Copy each line of the entries beneath that contains the word "coffee".

● **The data**:
━━━━

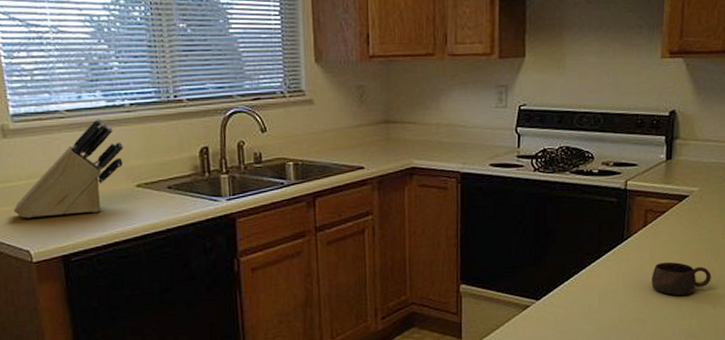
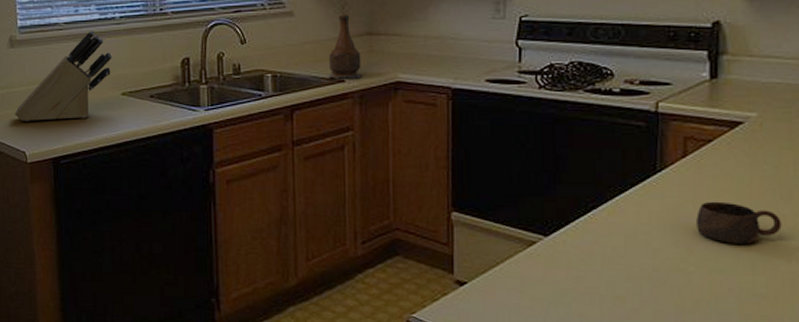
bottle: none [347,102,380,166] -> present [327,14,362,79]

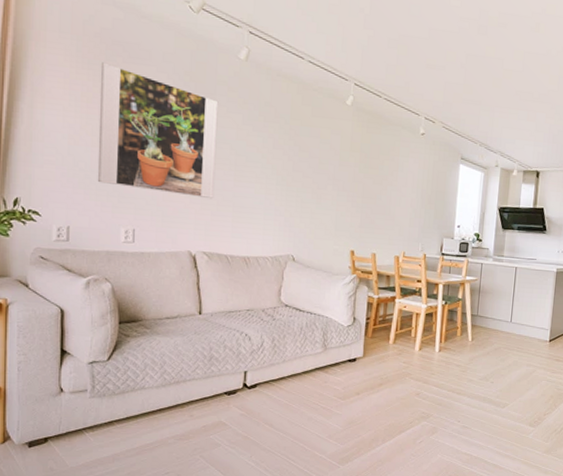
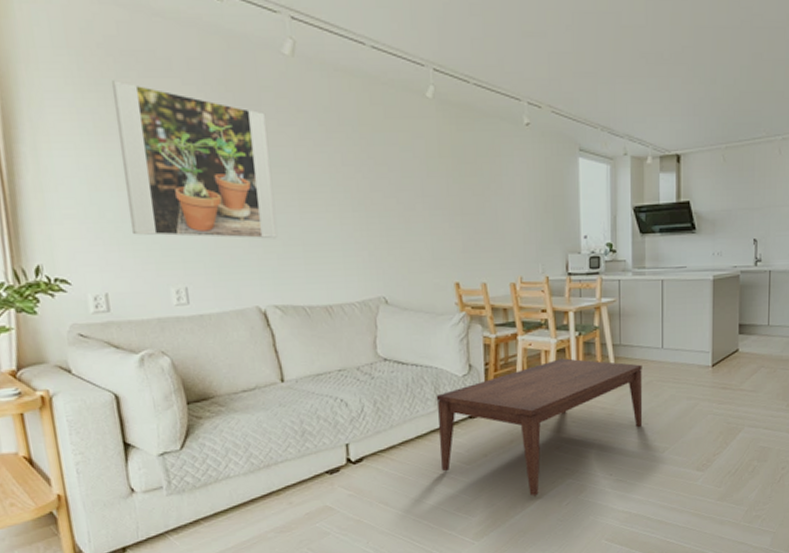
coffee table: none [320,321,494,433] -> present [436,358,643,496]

━━━━

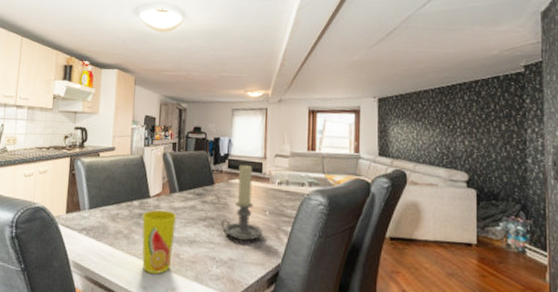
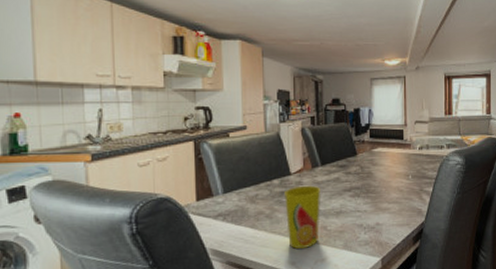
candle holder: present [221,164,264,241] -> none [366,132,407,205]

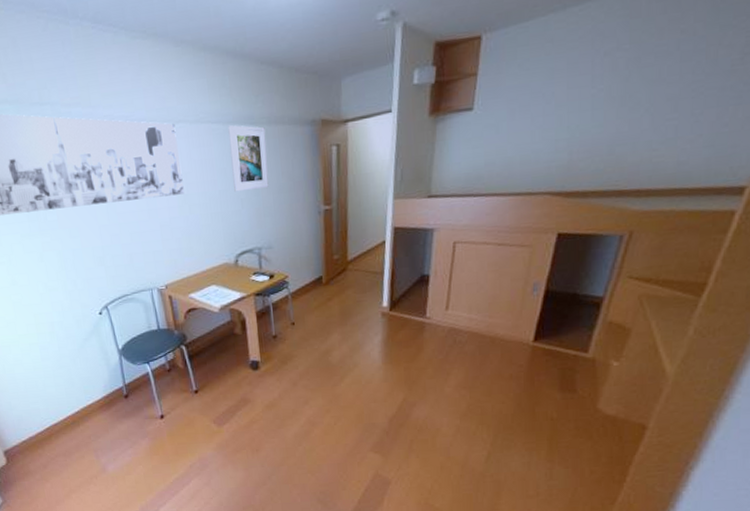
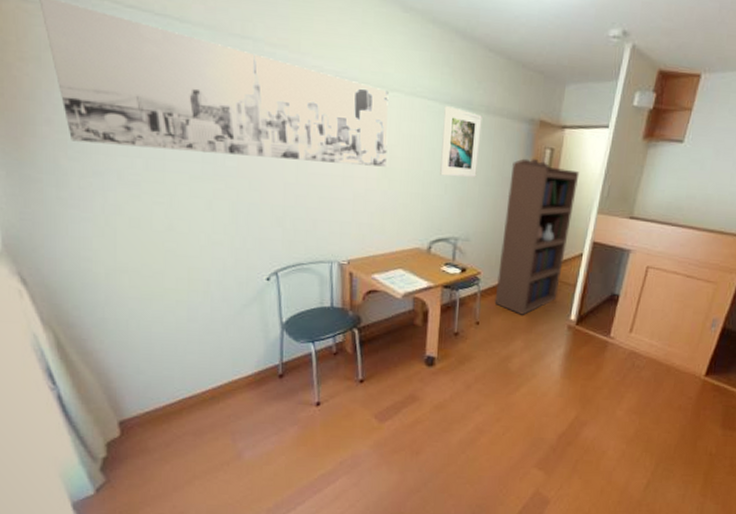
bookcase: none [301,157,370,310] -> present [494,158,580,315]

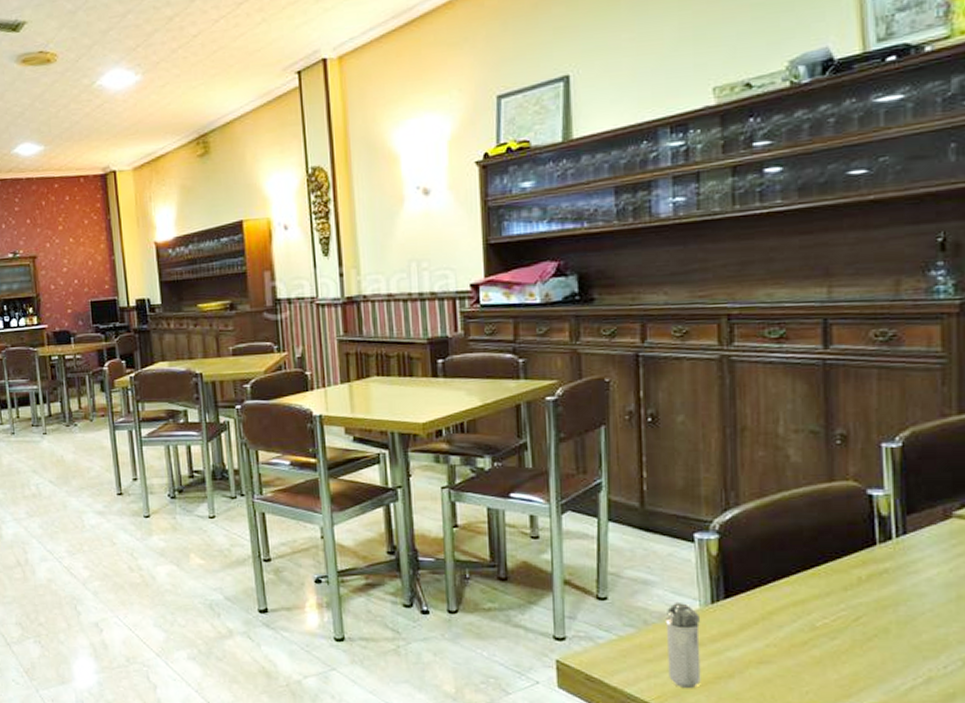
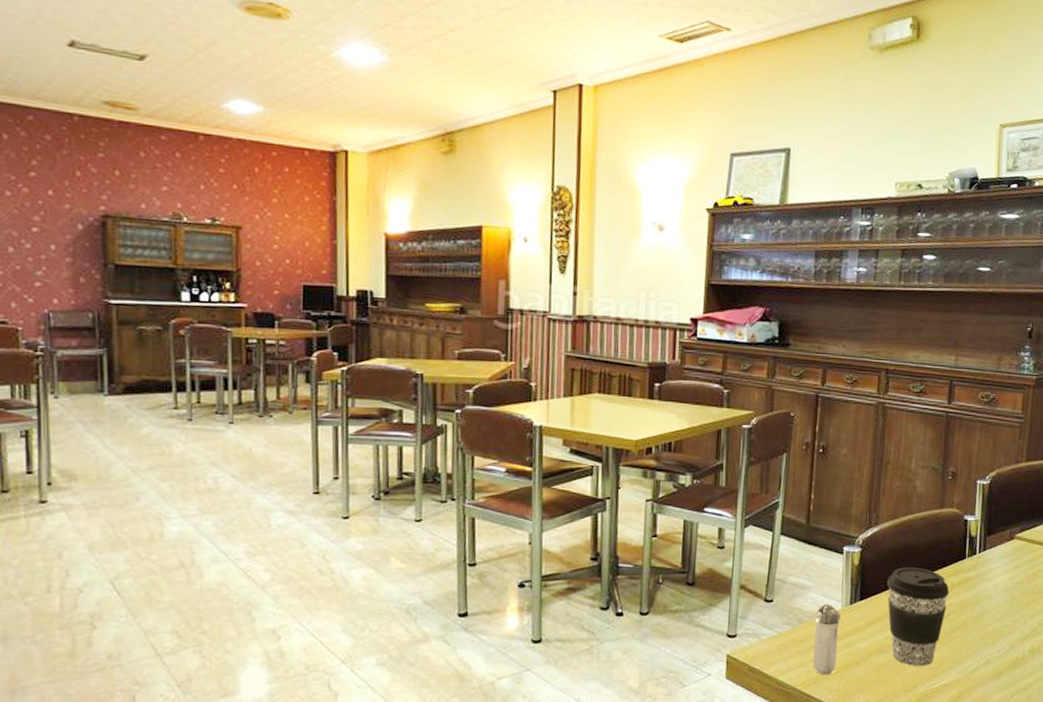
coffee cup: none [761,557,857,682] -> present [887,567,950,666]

━━━━

● **Answer for this exercise**:
coffee table: none [320,321,494,433] -> present [436,358,643,496]
coffee cup: none [761,557,857,682] -> present [887,567,950,666]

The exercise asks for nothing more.